Sisi: Yeah. Acknowledging that racism, sexism, homophobia, and ableism exist; they don’t go away just because we all want to make art together. Even if you are creating a space where people feel like they can be vulnerable, those things still exist. The spaces that (DG) is creating are giving an opportunity to slow down, and not to be focused on what you can do for me and what I can do for you in exchange. We are connecting to humans who are in this space and acknowledging we’re going to be in this space together in this moment in time.

Brey: How does (DG) practice the ideals of creating community for directors?

Jill: When we started previewing the upcoming convening for manifesting an ecosystem for directors, we asked folks who were there to name for themselves a director that has helped them in the past and a director that they have helped in the past.

Brey: Also, we set up spaces where it’s like, “There are no expectations of us doing something for each other except sharing space and making connections with our humanity based on our similar experiences of this field.” And trying to shift that—that’s the expectation, that we are honoring each other’s humanity. It isn’t transactional; it is about being with each other and listening to each other with the fullness of who we are.

Sisi: If we had perfect control, we could say, “We are creating spaces where there’s no expectation of the transaction.” But people are living in a society that we don’t have control over. That’s the external given circumstances of the situation, that we don’t have control over that. But we can try to focus on a thing that is not that transactional relationship so hard that the alternative is so unattractive.

Kind of like the “Care Bear Stare”. They get together and they just shoot love, because they’re all staring together. Isn’t that how that works?

That’s the diversity! It’s the Care Bears. Maybe this is what we should do. We should describe the ideal society in terms of what Care Bears are. But yeah, I think that the “Care Bear Stare” is the equivalent of our focus on the abundance of our community.

Brey: We are definitely instituting some Care Bear action in the goals of what we’re trying to create.

Jill: Building spaces that have a sense of abundance and a sense of deep care, the Care Bear Stare.

Are there other organizations, people, or experiences that we have been witnessing lately that we could put forth in this conversation?

Brey: Sure. I think those institutions that are making space for building programs for directors, especially as we’re losing programs for directors to build up or develop their craft. I know Oregon Shakespeare Festival has a directing program. When the Eugene O’Neill Theater Center, National New Play Network (NNPN), the Kennedy Center American College Theatre Festival (KCACTF), and the Stage Directors and Choreographers Society Foundation (SDCF) all came together to do their director’s fellowship. I am such a proponent of pooling resources. There are so many opportunities for institutions to create better opportunities for directors or even just foster better work-life balances.

Just thinking biologically, that is what an ecosystem is, right?
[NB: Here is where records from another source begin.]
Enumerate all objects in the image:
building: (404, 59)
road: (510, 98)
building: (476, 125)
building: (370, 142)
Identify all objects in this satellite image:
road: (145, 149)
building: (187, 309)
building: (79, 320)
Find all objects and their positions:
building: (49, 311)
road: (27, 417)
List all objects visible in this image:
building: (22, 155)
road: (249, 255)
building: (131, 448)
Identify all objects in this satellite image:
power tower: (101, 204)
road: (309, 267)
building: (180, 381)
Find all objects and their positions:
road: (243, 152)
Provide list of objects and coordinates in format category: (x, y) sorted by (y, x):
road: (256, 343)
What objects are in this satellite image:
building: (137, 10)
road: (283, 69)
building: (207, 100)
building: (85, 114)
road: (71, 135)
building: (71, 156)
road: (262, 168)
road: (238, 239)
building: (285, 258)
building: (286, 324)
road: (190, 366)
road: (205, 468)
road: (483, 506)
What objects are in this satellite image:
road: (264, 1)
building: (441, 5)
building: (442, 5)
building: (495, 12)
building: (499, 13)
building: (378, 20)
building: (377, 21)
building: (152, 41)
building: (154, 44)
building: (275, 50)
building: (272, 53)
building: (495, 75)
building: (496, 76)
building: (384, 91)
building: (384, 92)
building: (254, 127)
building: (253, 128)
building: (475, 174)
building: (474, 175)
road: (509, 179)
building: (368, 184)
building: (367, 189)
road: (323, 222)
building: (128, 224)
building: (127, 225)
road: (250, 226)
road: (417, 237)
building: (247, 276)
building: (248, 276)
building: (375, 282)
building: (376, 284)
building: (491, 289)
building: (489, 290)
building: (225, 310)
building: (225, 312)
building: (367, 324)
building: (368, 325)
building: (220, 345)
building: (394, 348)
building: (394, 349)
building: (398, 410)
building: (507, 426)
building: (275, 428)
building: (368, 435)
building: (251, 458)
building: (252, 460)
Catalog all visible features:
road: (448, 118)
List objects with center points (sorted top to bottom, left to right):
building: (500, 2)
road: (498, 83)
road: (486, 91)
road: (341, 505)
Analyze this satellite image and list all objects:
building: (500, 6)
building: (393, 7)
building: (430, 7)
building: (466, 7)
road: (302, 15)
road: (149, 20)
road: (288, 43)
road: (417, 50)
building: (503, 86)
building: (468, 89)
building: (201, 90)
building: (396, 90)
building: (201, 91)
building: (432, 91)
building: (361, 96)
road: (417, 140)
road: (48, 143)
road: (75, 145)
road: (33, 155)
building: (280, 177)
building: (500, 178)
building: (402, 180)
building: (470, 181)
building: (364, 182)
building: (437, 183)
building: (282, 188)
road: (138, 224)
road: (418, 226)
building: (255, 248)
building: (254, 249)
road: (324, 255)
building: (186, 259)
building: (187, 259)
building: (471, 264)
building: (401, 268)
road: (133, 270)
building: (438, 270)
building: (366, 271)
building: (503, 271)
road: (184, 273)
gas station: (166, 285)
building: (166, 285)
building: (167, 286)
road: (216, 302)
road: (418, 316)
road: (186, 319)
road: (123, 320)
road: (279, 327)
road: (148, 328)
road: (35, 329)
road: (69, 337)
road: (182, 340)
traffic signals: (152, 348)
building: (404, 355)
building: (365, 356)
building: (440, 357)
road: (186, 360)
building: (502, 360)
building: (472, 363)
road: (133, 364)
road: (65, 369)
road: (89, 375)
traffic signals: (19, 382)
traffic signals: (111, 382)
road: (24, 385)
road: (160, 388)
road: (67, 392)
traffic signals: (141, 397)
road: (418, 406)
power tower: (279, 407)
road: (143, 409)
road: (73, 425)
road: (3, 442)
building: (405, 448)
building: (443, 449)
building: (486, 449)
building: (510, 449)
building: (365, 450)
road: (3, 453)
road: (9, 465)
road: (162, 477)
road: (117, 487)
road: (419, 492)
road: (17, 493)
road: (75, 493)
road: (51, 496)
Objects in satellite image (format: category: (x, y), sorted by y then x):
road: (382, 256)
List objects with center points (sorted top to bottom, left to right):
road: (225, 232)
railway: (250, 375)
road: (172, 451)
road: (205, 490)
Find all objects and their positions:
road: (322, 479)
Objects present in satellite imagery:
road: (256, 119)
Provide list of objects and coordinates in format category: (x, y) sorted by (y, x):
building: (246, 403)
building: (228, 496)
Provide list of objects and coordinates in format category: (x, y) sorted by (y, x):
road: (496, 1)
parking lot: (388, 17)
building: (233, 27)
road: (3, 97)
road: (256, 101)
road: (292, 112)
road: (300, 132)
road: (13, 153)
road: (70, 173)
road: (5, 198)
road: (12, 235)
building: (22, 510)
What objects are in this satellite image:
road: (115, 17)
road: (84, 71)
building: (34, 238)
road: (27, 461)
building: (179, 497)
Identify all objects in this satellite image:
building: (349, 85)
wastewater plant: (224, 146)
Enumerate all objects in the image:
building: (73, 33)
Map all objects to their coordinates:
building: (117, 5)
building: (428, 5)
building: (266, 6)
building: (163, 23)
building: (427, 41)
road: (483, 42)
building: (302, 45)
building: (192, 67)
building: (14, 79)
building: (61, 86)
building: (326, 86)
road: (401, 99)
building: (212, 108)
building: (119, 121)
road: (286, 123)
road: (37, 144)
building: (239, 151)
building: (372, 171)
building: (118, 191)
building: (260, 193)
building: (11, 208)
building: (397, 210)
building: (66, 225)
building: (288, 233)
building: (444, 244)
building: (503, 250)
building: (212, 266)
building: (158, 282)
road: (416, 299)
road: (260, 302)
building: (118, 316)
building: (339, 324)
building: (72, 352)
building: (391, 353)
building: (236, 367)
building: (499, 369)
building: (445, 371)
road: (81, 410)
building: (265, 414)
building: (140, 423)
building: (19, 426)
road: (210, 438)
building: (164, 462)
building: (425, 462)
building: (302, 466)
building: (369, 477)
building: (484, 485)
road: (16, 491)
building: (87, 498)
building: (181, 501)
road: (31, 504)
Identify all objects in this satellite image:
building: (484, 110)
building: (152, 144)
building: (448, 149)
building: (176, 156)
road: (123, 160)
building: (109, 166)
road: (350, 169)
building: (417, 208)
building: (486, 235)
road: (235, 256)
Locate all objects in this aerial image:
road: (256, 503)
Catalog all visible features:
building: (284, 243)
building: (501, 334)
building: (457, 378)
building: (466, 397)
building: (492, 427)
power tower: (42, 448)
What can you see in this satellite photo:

Jill: I love that. Directors Gathering had an opportunity in October 2019, when Sisi and I met with the leaders of SDC and SDC’s Foundation, The Drama League, National Black Theatre, Lincoln Center Theater Directors Lab, Maia Directors, Eugene O’Neill Theatre Center, and a few more director-centric artistic leaders to begin a conversation around a director-centric ecosystem. In February 2020, (the (DG) team then co-hosted a Town Hall exploring the pipeline for directors with Rebecca Hewitt, who is the former head of SDCF; Gabrial Stelian-Shanks, artistic director of the Drama League; and Nilan, associate artistic director of the Drama League. We had breakout session accepted to the 2020 Theatre Communications Group (TCG) Throughout the pandemic we have continued this mutual advocacy, celebration, and resource-sharing among our fellow director-centric organizations and we continue to gather, connect, and converse to keep elevating directors.